FaceTime bug lawsuit
Of course, opportunists are everywhere who jump to capitalize on such news and situations. As per Bloomberg, a lawyer sued Apple over this FaceTime bug, claiming that he was eavesdropped on during a client deposition:
Attorney Larry Williams II said the glitch intrudes on the privacy of “one’s most intimate conversations without consent,” according to the complaint he filed in state court in Houston. He said he was eavesdropped on while taking sworn testimony during a client deposition.
Apple acknowledges teenager bug report and possible bounty
Apple shared a statement with CNBC, where they acknowledged the bug report and thanked the family for reporting the issue.
We have fixed the Group FaceTime security bug on Apple’s servers and we will issue a software update to re-enable the feature for users next week. We thank the Thompson family for reporting the bug. We sincerely apologize to our customers who were affected and all who were concerned about this security issue. We appreciate everyone’s patience as we complete this process.
We want to assure our customers that as soon as our engineering team became aware of the details necessary to reproduce the bug, they quickly disabled Group FaceTime and began work on the fix. We are committed to improving the process by which we receive and escalate these reports, in order to get them to the right people as fast as possible. We take the security of our products extremely seriously and we are committed to continuing to earn the trust Apple customers place in us.
She said a high-level Apple executive flew to Tucson, Arizona, on Friday afternoon to meet with Grant. The executive, whom she declined to name, “thanked us in person and also asked for our feedback, asked us how they could improve their reporting process.”

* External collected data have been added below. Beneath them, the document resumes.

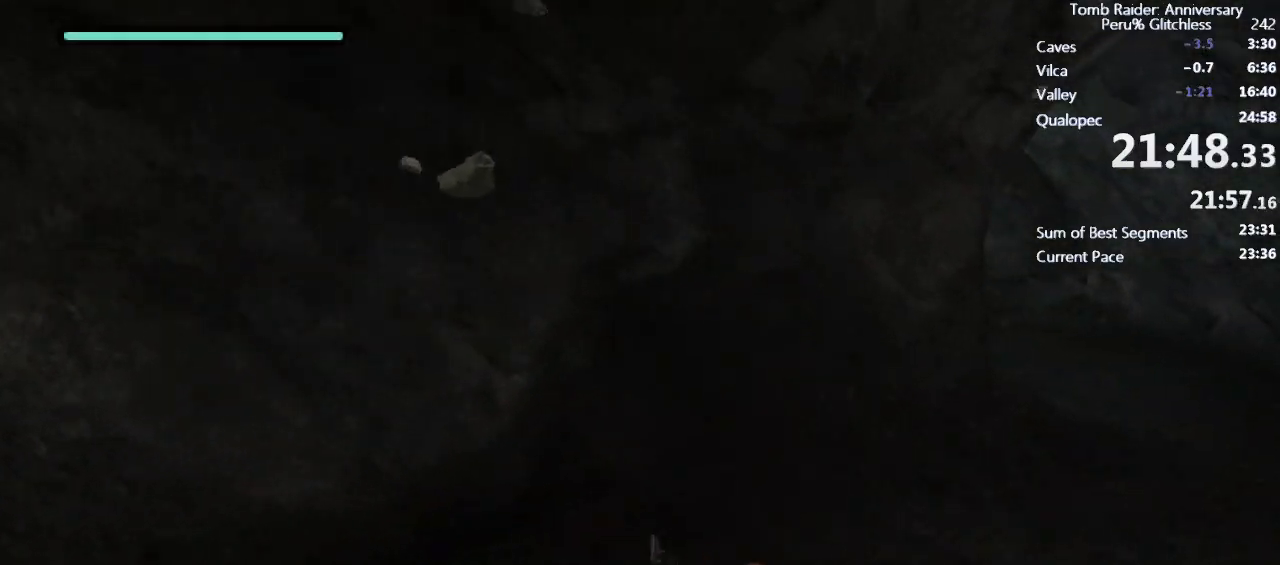
{"keys": ["d", "w"], "mouse": ["right"], "events": [[167, "ctrl", "down"], [250, "ctrl", "up"]]}
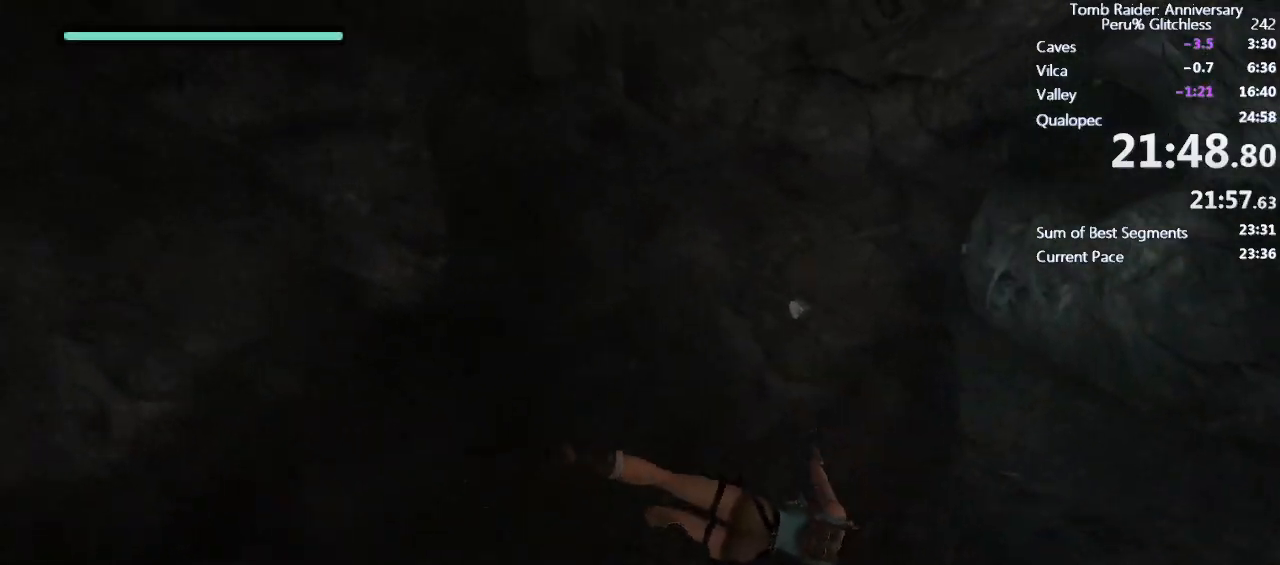
{"keys": ["ctrl", "d", "w"], "mouse": ["right"], "events": [[467, "ctrl", "down"]]}
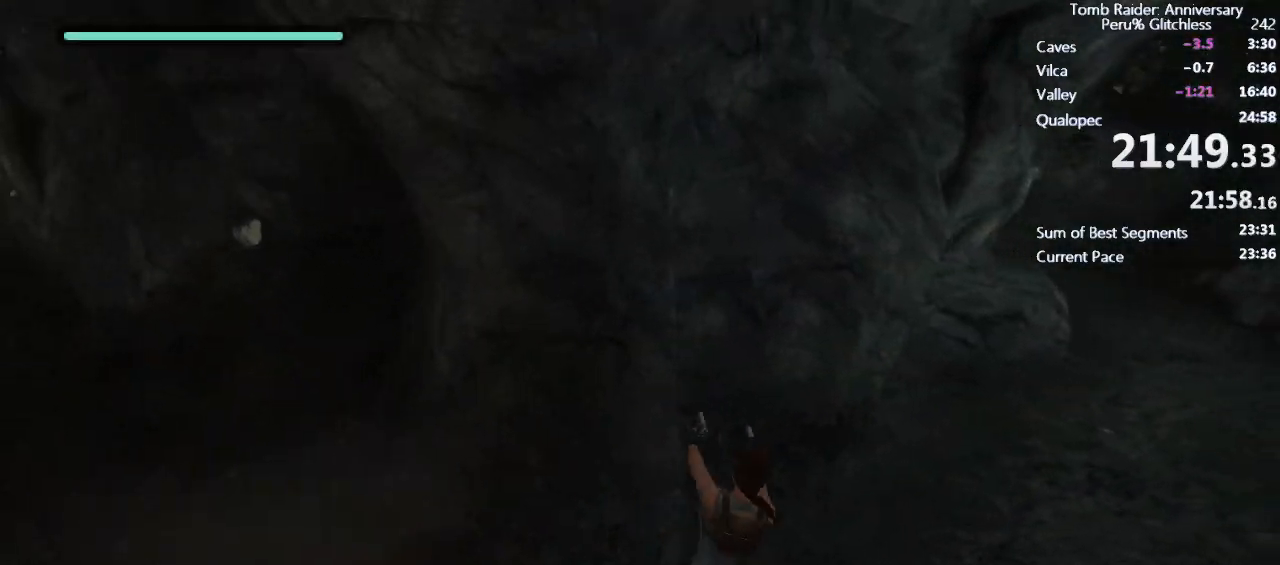
{"keys": ["d", "w"], "mouse": ["right"], "events": [[50, "ctrl", "up"]]}
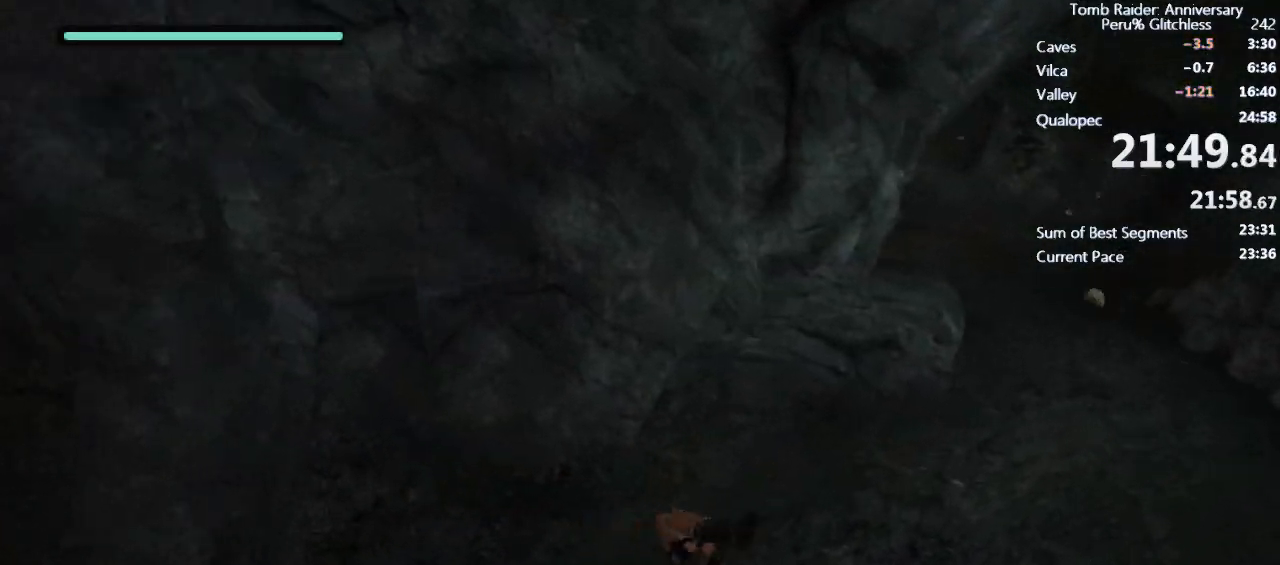
{"keys": ["d", "w"], "mouse": ["right"], "events": [[250, "ctrl", "down"], [383, "ctrl", "up"]]}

US Government’s Letter to Apple
Considering that eavesdropping on calls is a major issue, the House Committee on Energy & Commerce of United States has sent a letter to Apple asking questions on the bug. They have also issued a statement:
“While these are wonderful tools when used right, the serious privacy issue with Group FaceTime demonstrates how these devices can also become the ultimate spying machines. That is why it is critical that companies like Apple are held to the highest standards,” Pallone and Schakowsky wrote to Cook. “Your company and others must proactively ensure devices and applications protect consumer privacy, immediately act when a vulnerability is identified, and address any harm caused when you fail to meet your obligations to consumers.”
So far, Apple has not responded to the letter publicly.
At the time of writing, an update for iOS and macOS is yet to be rolled out which should fix Group FaceTime. Until then, the feature will stay disabled.